According to Davis, some EU guidelines are based on an agreement without Brexit
According to the British Minister for Brexit negotiations, some European Union institutions provide guidance to the business sector that does not expect London and the EU to reach an agreement on the relationship between the post-cessation of UK membership.
David Davis, a Financial Times spokesman, said last month wrote a complaint letter to British Prime Minister Theresa May. In a confidential transcript on the London Economic Day, Davis informed the Head of Government that, in his view, the EU institutions treated Britain with this practice, albeit from other EU countries, even though British EU membership has not yet disappeared and this damages the British business sector.
The letter from the head of the Department of the Departure of the United Kingdom (DExEU) led the EU to take a number of steps that could lead to the loss of agreements and treaties, and British companies may be relocated to other EU countries if the Brexit negotiations are concluded without compromise.
The quoted fragment does not reveal what concrete actions Davis is objecting to. However, according to the minister, the European Commission also makes “unilateral declarations” in such diverse areas as corporate law, civil law, international private law and the transport and protection of live animals.
Davis informed the Head of Government in the letter that he asked for legal advice on the matter and invited the European Commission to amend the EU Guidelines, which also took into account the possibility of establishing a bilateral trade agreement.
However, according to the Financial Times comment, it is unlikely that the EU would modify its Brexit guidelines to companies. The paper recalls that Michel Barnier, a Brexit chief negotiator in the committee, already stated in November: he does not know whether the UK business sector has “explained the whole truth” about the concrete consequences of UK membership.
In addition, the British government itself is barely prepared for the possibility of Brexit without agreement. The Finance Minister, Philip Hammond, announced the budget bill for the new financial year, announcing that the British government will allocate £ 3 billion (more than one thousand billion forints) to any future additional financing needs in connection with the termination of British membership.
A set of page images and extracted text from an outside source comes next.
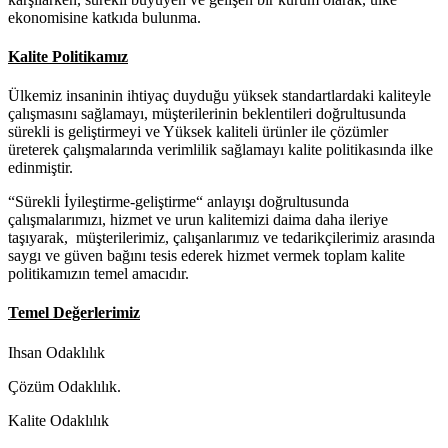
ekonomisine katkıda bulunma.
Kalite Politikamız
Ülkemiz insaninin ihtiyaç duyduğu yüksek standartlardaki kaliteyle
çalışmasını sağlamayı, müşterilerinin beklentileri doğrultusunda
sürekli is geliştirmeyi ve Yüksek kaliteli ürünler ile çözümler
üreterek çalışmalarında verimlilik sağlamayı kalite politikasında ilke
edinmiştir.
“Sürekli İyileştirme-geliştirme“ anlayışı doğrultusunda
çalışmalarımızı, hizmet ve urun kalitemizi daima daha ileriye
taşıyarak, müşterilerimiz, çalışanlarımız ve tedarikçilerimiz arasında
saygı ve güven bağını tesis ederek hizmet vermek toplam kalite
politikamızın temel amacıdır.
Temel Değerlerimiz
Ihsan Odaklılık
Çözüm Odaklılık.
Kalite Odaklılık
Hammond added that the cabinet is preparing for “all possible end-uses” of the negotiations on the conditions of termination of British membership in the EU.
However, after the announcement of the December agreement on the conditions for expiry of British membership in the EU, David Davis said: “With the compromise on the first stage of the Brexit negotiations,” the risk of Britain leaving the European Union out of the European Union without a comprehensive trade agreement is dramatically reduced ” there is also a risk that the rules of the World Trade Organization (WTO) will apply to British trade with the EU after Brexit.
Under WTO rules, customs and non-tariff barriers would increase between the United Kingdom and the European Union, which is now virtually total duty-free trade of almost EUR 640 billion a year.